Gee, scientists doing the theorizing?  Advertisers doing word searches?  Might not “tracking the e-mailing and word
usage patterns” be a good tool for journalists to think about using?  Are there any journalism departments out
there teaching anything about applied content analysis?  It appears so.  At least Mark Miller, formerly of the University of Tennessee, was doing so a decade ago.  And there are some other interesting attempts, here  and here by the Project
for Excellence in Journalism.  But it appears nothing as
methodologically sophisticated as that carried out by the computer
scientists and political scientists is being done by journalists.



Figuring the odds
May 20th, 2005 by JTJ

Last week, NOAA predicated a serious hurricane season a'comin' in the Atlantic, which has implications for the entire U.S. East Coast.  That's last week's
news, but if one lives in California, Mexico, Central America or Japan,
then today there's always the possibility of a major shaker.  And
those are just risks imposed by nature.  Modeling these and other
hazards of life is the mission of RMS, a fascinating California company demonstrating innovative thinking and analytic tools.

RMS brings together a unique, multidisciplinary team of experts to
create solutions for its clients’ natural hazard and financial risk
management challenges.

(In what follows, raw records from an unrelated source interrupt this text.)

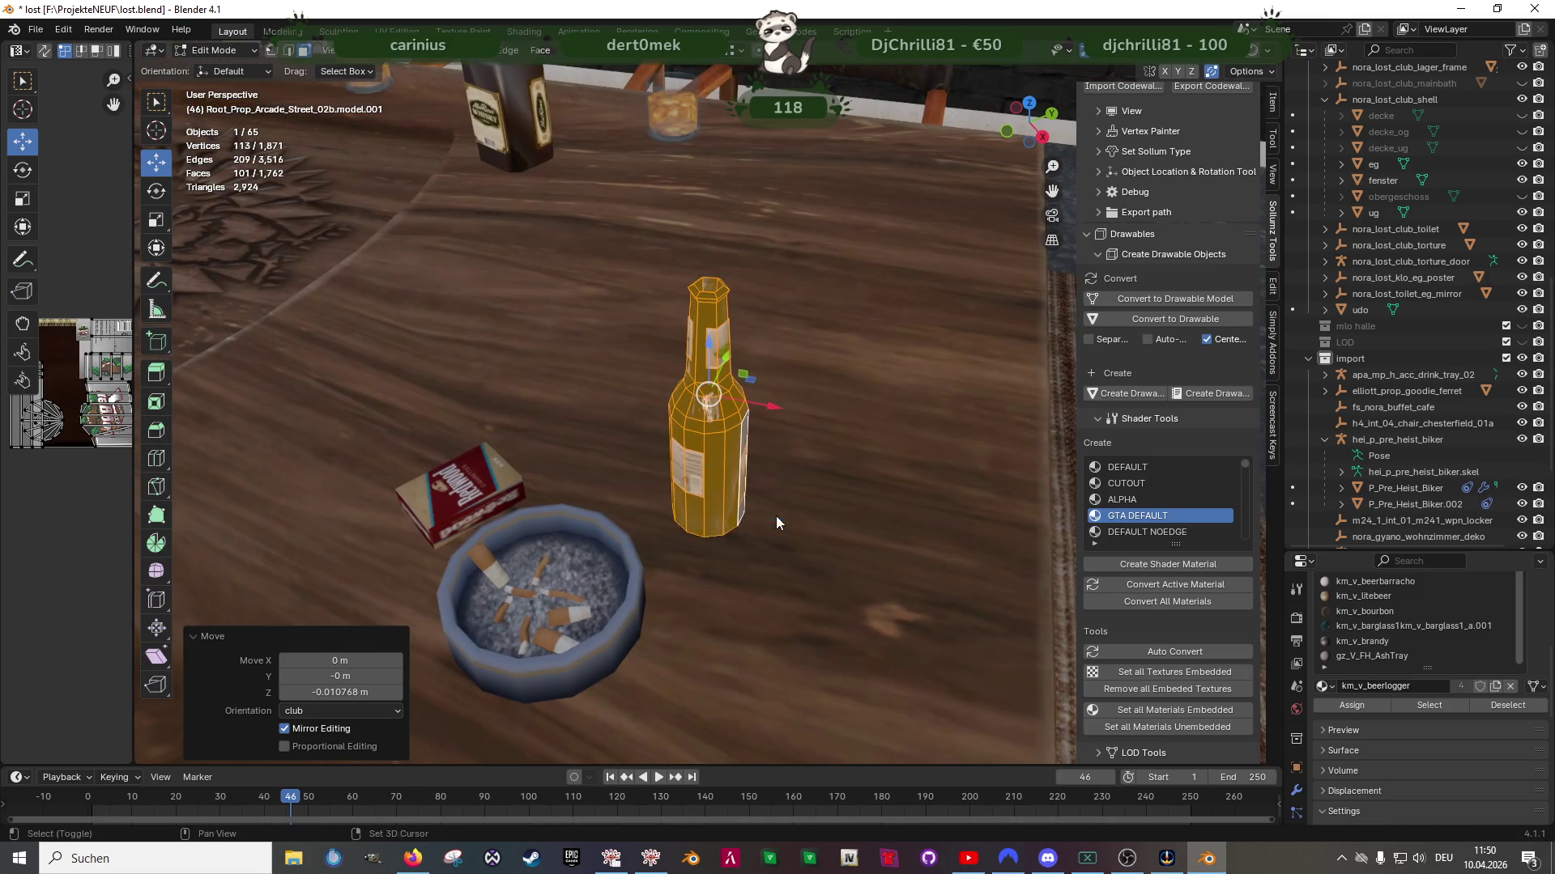
key("shift+space")
key("r")
mouse_move(744, 434)
left_mouse_down()
mouse_move(684, 449)
mouse_move(626, 390)
left_mouse_up()
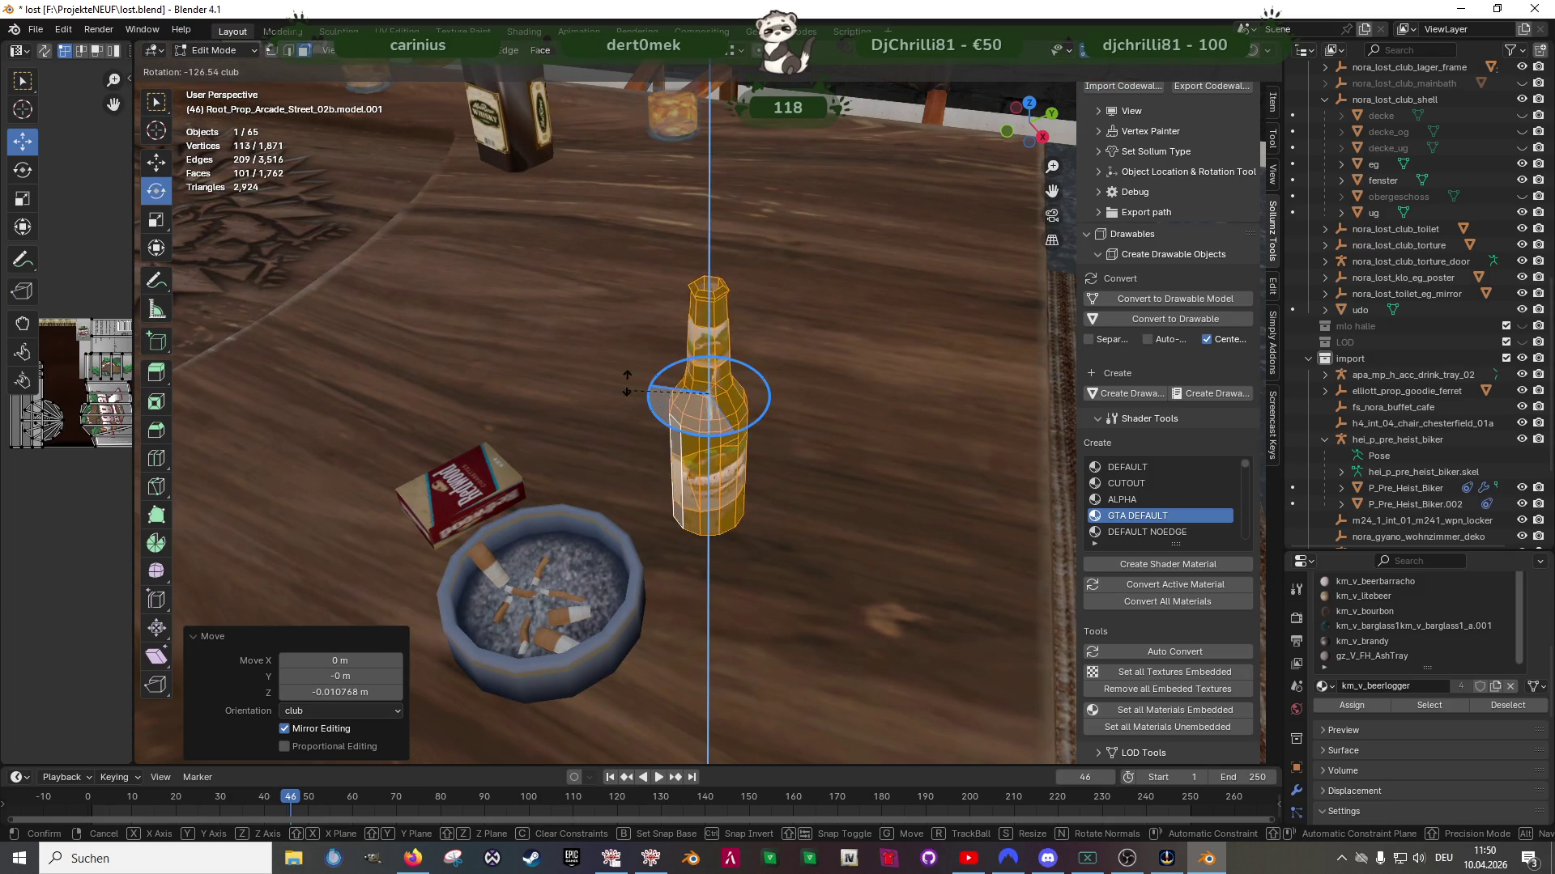
left_click_drag(660, 336, 660, 339)
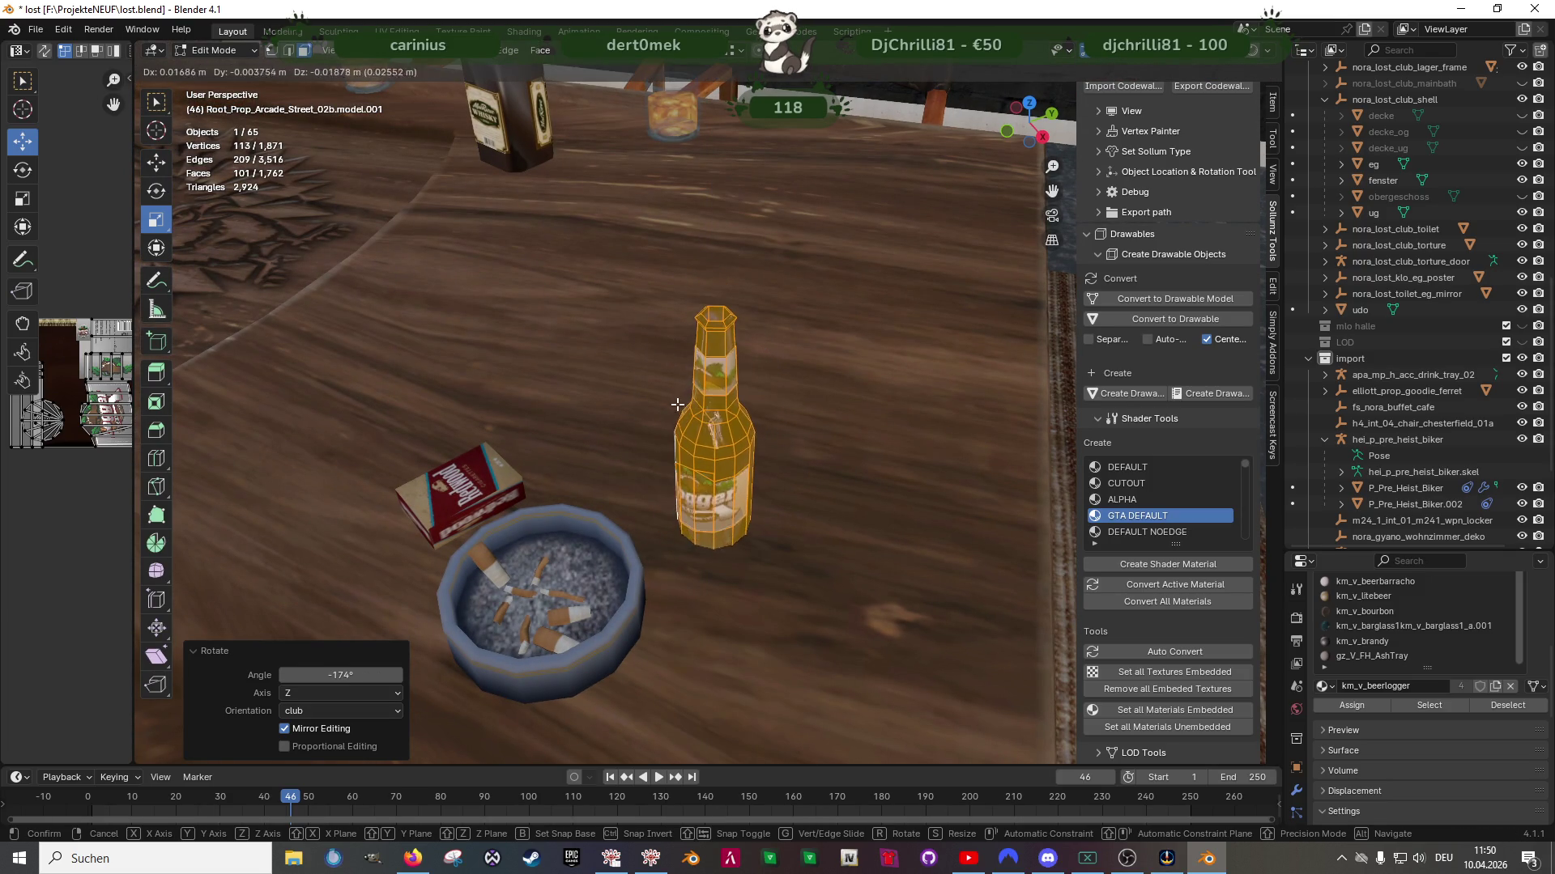
Slide the bottle across the tabletop so it sits beside the ashtray
key("shift+space")
key("s")
key("g")
mouse_move(659, 406)
middle_mouse_down()
mouse_move(672, 381)
mouse_move(679, 415)
middle_mouse_up()
mouse_move(678, 367)
left_mouse_down()
mouse_move(767, 407)
mouse_move(751, 397)
left_mouse_up()
mouse_move(751, 396)
middle_mouse_down()
mouse_move(676, 382)
mouse_move(596, 463)
mouse_move(641, 467)
middle_mouse_up()
scroll(676, 382, "down", 3)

We are the technical leader in our market, with
over 100 engineers and scientists devoted to the development of risk
models. Of this number, approximately fifty percent hold advanced
degrees in their field of expertise.


Our specialists track research among leading experts and academic
institutions worldwide, and supplement this knowledge with internal R&D
to ensure that our models provide the most complete and accurate
quantification of risk.

Yup — our kind of guys.  Examples of the output of these “risk models” can be found here.  Of special interest to U.S. journalists are the Catastrophe Risk maps.  (They are a bit too small to read in detail, but big enough to get the gist of some of the RMS product.)